Вздыхаю. Какой пример показываю молодёжи? Как зверь взбесившийся – людей рвал, кровь пил. Хорошо хоть не ел их. Тогда вообще только стреляться.
– Ты чего тут? – спрашиваю Маугли. Как будто он мне ответит. Смотрит, как пёс – преданными глазами. Не место на передовой детям. Ага, а не я ли послал его провести группу бойцов в самую глубокую… корму?
– Как прошло? – спрашиваю.
Кивает.
– Много потеряли?
Мотает головой. Показывает два пальца. Поговорил. Как воды напился. Везёт мне! Сначала – Немтырь. Потом – болтун. Теперь – опять немтырь. Только этот вообще немтырь. На пальцах всё.
Грязными, окровавленными пальцами лезу ему в рот, достаю язык. Есть язык!
– Чё молчишь тогда? – спрашиваю плюющегося Маугли.
Психологическая травма? Это лечат? Должны лечить. Есть же здесь психологи. Судя по «Мастеру и Маргарите» – довольно сообразительные. Вылечат. Душевная травма. Родителей убили. Бывает. Война. На войне обычно людей убивают. Для этого их и начинают. Войны.
Война, кстати! Бой идёт. Надо идти. Моя винтовка сегодня пригодится. А стрелять – я научился. Дело нехитрое. Стрелять – легко. Людей убивать – тоже легко. Жить после этого – сложно. Да, Маугли? Так и ходит за мной хвостиком. Но молодец! К стенам жмётся, в проломы стен не отсвечивает.

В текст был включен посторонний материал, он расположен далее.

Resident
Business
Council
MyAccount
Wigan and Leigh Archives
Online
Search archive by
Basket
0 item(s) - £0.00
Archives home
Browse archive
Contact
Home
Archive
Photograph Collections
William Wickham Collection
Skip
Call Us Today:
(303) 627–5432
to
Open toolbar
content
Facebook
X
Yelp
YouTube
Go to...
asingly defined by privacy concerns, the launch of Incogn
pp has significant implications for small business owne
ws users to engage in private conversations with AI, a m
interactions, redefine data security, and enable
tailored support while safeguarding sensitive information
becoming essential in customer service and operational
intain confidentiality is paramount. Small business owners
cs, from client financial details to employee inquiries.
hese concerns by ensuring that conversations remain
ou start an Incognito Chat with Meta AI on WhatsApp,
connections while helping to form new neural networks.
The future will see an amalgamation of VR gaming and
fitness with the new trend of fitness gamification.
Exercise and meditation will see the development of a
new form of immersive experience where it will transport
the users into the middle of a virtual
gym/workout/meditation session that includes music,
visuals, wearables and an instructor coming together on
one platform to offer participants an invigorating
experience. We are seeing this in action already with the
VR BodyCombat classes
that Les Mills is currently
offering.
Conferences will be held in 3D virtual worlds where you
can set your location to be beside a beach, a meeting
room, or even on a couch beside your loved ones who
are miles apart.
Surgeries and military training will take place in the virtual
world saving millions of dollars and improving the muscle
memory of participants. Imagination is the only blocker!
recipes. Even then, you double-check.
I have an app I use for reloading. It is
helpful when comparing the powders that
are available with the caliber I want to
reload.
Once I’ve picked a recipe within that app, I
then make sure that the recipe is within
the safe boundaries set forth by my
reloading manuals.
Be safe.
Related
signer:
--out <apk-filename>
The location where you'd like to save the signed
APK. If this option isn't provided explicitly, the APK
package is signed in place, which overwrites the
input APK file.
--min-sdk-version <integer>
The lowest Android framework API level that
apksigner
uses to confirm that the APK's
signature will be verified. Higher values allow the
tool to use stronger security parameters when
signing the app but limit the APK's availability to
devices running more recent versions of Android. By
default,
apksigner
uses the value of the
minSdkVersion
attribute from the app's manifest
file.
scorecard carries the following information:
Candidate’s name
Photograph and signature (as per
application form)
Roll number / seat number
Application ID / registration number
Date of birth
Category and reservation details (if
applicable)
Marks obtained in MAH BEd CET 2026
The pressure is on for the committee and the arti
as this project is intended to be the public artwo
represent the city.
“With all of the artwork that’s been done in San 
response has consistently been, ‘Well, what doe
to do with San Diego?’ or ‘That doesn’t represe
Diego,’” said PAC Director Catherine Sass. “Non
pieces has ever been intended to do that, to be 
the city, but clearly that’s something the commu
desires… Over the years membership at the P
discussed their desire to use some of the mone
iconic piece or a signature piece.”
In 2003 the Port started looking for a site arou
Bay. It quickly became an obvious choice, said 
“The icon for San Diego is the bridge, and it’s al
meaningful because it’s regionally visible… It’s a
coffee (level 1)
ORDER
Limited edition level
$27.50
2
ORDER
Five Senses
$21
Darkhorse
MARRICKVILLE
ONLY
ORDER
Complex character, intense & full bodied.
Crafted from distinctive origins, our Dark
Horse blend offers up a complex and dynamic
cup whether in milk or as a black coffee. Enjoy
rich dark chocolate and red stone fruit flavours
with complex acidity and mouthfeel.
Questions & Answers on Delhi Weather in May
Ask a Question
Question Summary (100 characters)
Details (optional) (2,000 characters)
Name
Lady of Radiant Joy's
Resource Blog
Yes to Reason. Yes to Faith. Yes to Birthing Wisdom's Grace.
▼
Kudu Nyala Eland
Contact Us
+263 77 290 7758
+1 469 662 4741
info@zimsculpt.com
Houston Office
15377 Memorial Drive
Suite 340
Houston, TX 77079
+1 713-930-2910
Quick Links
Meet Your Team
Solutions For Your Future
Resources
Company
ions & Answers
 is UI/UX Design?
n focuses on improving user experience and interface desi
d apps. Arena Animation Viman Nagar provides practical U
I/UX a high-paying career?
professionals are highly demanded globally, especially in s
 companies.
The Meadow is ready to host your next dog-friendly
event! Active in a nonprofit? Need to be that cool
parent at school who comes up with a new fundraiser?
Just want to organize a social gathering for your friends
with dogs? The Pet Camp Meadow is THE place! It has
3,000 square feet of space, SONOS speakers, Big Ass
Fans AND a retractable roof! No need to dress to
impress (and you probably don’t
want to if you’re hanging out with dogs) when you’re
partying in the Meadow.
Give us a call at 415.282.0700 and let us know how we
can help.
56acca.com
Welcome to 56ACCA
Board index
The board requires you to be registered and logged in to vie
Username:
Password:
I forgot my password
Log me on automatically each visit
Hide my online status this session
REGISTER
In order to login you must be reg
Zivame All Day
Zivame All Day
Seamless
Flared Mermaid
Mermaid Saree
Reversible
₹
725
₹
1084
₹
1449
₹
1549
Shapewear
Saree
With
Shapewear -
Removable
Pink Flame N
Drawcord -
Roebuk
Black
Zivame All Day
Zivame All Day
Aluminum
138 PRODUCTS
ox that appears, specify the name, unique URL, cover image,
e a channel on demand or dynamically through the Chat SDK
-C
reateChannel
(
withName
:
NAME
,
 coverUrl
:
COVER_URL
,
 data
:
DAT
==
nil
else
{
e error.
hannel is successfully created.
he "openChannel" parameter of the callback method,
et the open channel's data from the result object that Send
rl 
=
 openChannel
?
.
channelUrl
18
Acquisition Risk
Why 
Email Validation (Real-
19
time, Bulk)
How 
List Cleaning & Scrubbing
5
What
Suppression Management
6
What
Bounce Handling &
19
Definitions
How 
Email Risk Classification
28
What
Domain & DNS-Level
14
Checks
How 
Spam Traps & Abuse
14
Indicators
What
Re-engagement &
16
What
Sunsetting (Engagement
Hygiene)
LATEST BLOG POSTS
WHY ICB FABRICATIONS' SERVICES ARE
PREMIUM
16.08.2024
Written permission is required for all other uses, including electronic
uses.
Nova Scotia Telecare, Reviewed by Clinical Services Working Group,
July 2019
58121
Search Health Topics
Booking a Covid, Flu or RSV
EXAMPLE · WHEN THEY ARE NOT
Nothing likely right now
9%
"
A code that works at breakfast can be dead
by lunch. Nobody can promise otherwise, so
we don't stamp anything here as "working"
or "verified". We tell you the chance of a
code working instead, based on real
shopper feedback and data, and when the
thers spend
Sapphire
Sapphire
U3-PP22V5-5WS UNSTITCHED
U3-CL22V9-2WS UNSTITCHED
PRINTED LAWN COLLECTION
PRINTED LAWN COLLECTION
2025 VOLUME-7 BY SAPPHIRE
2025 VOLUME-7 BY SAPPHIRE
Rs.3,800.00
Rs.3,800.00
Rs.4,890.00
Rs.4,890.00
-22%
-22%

Вскарабкиваюсь по разбитым лестничным пролётам на самый верх. Спрашиваю про снайпера. Узнаю, что сам же его и расчленил с особой жестокостью. Вместе с винтовкой. На много мелких снайперят. Обидно. Винтовку жалко. Я бы её на стену повесил и бронзовую табличку. И голову снайпера. Как люди рога оленей вешают. Тьфу. Чушь какая!
Надо делом заняться. Боевой работой. А то лезет всякое в пустую голову.
А куда это ты так бежишь? От снайпера бегать – умереть уставшим. Ловкий? Ладно, всё одно помрёшь. Три патрона – жалко. А вот ты и попался! Не надо так долго разглядывать наш дом. От этого дополнительные вентиляционные отверстия в черепе появляются. Не знал? Теперь запомнишь. Навсегда. Ах, какие красавцы! Что, думаете, не попаду? Или вас щит вашей пушечки спасёт? Вот тебя не спас. А этот везучий! Левее ушло. Ветер дунул? Бывает. А ты зачем так ногу выставил? Дорогой, у меня глаза «неверные»! Я тебя насквозь вижу! Ха! Как он завалился! А вот ты! Руками машешь? Думаешь, каску напялил, балахон – так я тебя не узнаю? Я вас «фонов», «херр-майоров» – по полёту вижу. На тебе пульку! На ещё! Я не жадный. Вот и ещё. Рыцарь, говоришь? Белокурая бестия? Прусский аристократ? Что, не машется? А как ваши снайпера наших бестолковых отстреливали? Как специально – синие штаны, другой цвет и материал формы, фуражки, «галки» на рукавах! Забыли, что сейчас не времена Кутузова и Багратиона? Это тогда за сотню шагов хрен попадёшь. Сейчас и за два километра можно попасть, если навык есть. А пуля убойные свойства сохраняет вообще чуть ли не четыре километра.